Human NK cells are innate immune effectors that play a critical roles in the control of viral infection and malignancy. The importance of their homeostasis and function can be demonstrated by the study of patients with primary immunodeficiencies (PIDs), which are part of the family of diseases known as inborn defects of immunity. While NK cells are affected in many PIDs in ways that may contribute to a patient's clinical phenotype, a small number of PIDs have an NK cell abnormality as their major immunological defect. These PIDs can be collectively referred to as NK cell deficiency (NKD) disorders and include effects upon NK cell numbers, subsets, and/or functions. The clinical impact of NKD can be severe including fatal viral infection, with particular susceptibility to herpesviral infections, such as cytomegalovirus, varicella zoster virus, and Epstein-Barr virus. While NKD is rare, studies of these diseases are important for defining specific requirements for human NK cell development and homeostasis. New themes in NK cell biology are emerging through the study of both known and novel NKD, particularly those affecting cell cycle and DNA damage repair, as well as broader PIDs having substantive impact upon NK cells. In addition, the discovery of NKD that affects other innate lymphoid cell (ILC) subsets opens new doors for better understanding the relationship between conventional NK cells and other ILC subsets. Here, we describe the biology underlying human NKD, particularly in the context of new insights into innate immune cell function, including a discussion of recently described NKD with accompanying effects on ILC subsets. Given the impact of these disorders upon human immunity with a common focus upon NK cells, the unifying message of a critical role for NK cells in human host defense singularly emerges.

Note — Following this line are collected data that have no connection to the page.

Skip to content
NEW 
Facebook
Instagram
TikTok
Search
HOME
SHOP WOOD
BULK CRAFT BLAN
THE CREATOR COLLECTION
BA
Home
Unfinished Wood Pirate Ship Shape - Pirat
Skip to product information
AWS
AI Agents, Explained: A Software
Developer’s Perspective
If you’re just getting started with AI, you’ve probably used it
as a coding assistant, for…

Keywords: innate lymphoid cell; natural killer cell; natural killer cell deficiency; primary immunodeficiency.

Figure 1.. Human NK cell and ILC developmental subsets and NK cell/ILC deficiencies that affect them.

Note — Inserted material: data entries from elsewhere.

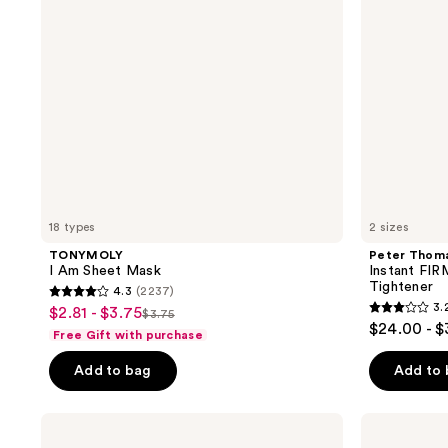
Temporary
Eye
Tightener
18 types
2 sizes
TONYMOLY
Peter Thom
I Am Sheet Mask
Instant FI
Tightener
4.3
(2237)
4.3
3.
$2.81 - $3.75
sale
$3.75
3.2
list
out
$24.00 - 
Free Gift with purchase
price
out
price
of
$2.81
of
Add to bag
Add to
$3.75
5
-
5
stars
$3.75
stars
;
Clinique
Eucerin
;
All
Radiant
2237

Key cell surface receptors that identify NK cell and ILC developmental subsets are shown. Monogenic causes of NKD or ILC deficiency are shown in red. This model of human NK cell development is adapted from^,, with circulating ILC subsets and precursors shown as described in Cottineau et al to be affected in some patients with GINS1 mutations. Lineage markers are CD3, CD4, CD5, CD14, CD16, CD94, CD123, CD34, CD303, CD19, FcεR1α. **IL-17 producing subset only. ILCP, systemic innate lymphoid cell precursor. Dashed line indicates inferred relationship, solid line indicates experimentally defined relationships.

Figure 2.. Herpesviral susceptibility is a unifying feature of human NK cell deficiencies.

Within the >350 primary immunodeficiencies registered by the International Union of Immunological Societies, an effect on NK cell function or phenotype has been noted in >50 of these (left). There are currently 6 published monogenic causes of human NK cell deficiency, in which disrupted NK cell development is the sole or predominant feature. While these may have other clinical features, the underlying clinical theme is that of viral susceptibility, particularly severe or refractory herpesviral infections (right). Despite the diverse functions of these genes, this shared susceptibility to viral infection, particularly by herpesviruses, underscores the common theme of NK cell deficiency amongst each of these defects and therefore the critical role that human NK cells play in antiviral immunity.